All Takt products are certified with the EU Ecolabel and use only FSC certified wood.

But above all the furnishings, such as the Arc extendable dining table designed by Danish Depping & Jørgensen, are designed to respond to the changing needs of the home, to multifunctionality and to the increasingly hybrid condition of living spaces.

Flexibility, decomposability and recyclability are recurring keywords in Scandinavian products.

Even if interpreted by non-local designers: this is the case of Formafantasma who make their debut with the Swedish Hem. T Shelf is an open system in extruded aluminum which borrows large-scale industrial production techniques.

It organizes itself through the simple, slim T-profile, which allows for long spans and a clean, minimalist look with no exposed joints.

Thanks to the recyclability and single-material nature of aluminum and the easy disassembly of the system, T Shelf demonstrates responsible use of materials.

The aforementioned principles are also the basis of the latest creation by Luca Nichetto for the Swedish Offecct.

The Phoenix seat features a recycled aluminum Y-profile frame and easily removable and replaceable padded parts.
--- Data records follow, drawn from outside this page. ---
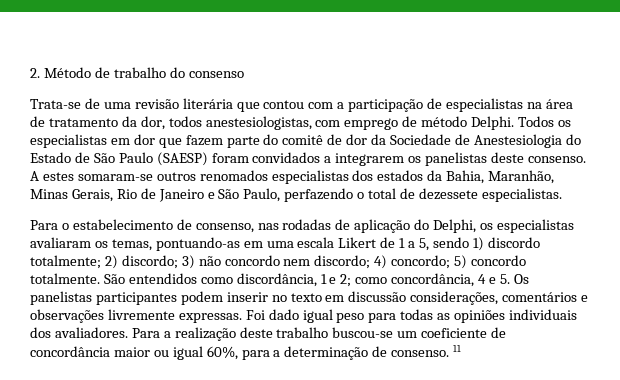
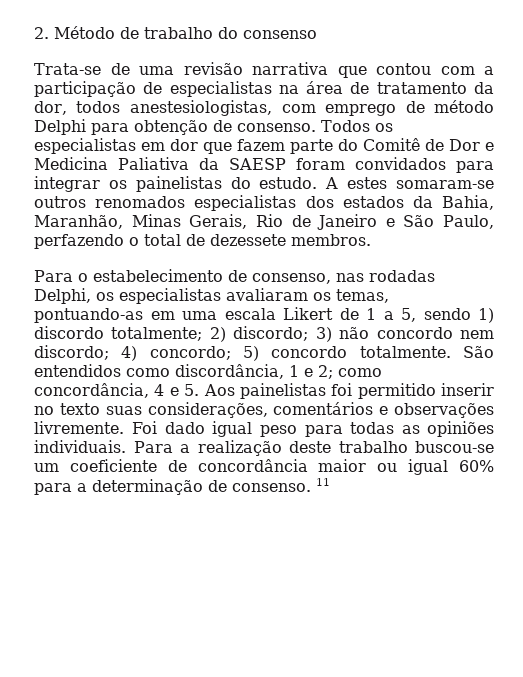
[182,98,233,109] literária -> [252,62,328,75] narrativa
[471,116,515,130] Delphi. -> [34,119,316,135] Delphi para obtenção de consenso.
[282,134,581,148] [30,152,586,166] comitê de dor da Sociedade de Anestesiologia do Estado de São Paulo (SAESP) foram convidados a integrarem os panelistas deste consenso. -> [363,138,494,151] [34,157,494,173] [34,176,318,192] Comitê de Dor e Medicina Paliativa da SAESP foram convidados para integrar os painelistas do estudo.
[481,188,562,202] especialistas. -> [291,234,371,246] membros.
[335,219,430,233] de aplicação do -> (435, 276) none
[513,274,529,284] [30,291,223,305] Os panelistas participantes podem -> [203,383,436,399] Aos painelistas foi permitido
[325,291,407,302] em discussão -> [105,406,142,415] suas
[107,309,242,323] livremente expressas. -> [34,421,124,434] livremente.
[509,309,578,320] [30,327,128,338] individuais dos avaliadores. -> [34,440,126,453] individuais.
[206,346,238,360] 60%, -> [458,460,494,472] 60%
Recycled aluminum is not afraid of down-cycling of technological performance and has much less impact once it enters its life cycle.

The idea behind it is not only the use of sustainable materials and post-production, but above all the 'perpetual cycle of its elements, hence the name of the bird that keeps on rising again.

Available with four different leg bases and in a wide range of colors and finishes, Phoenix covers the needs of different markets, from contract to domestic.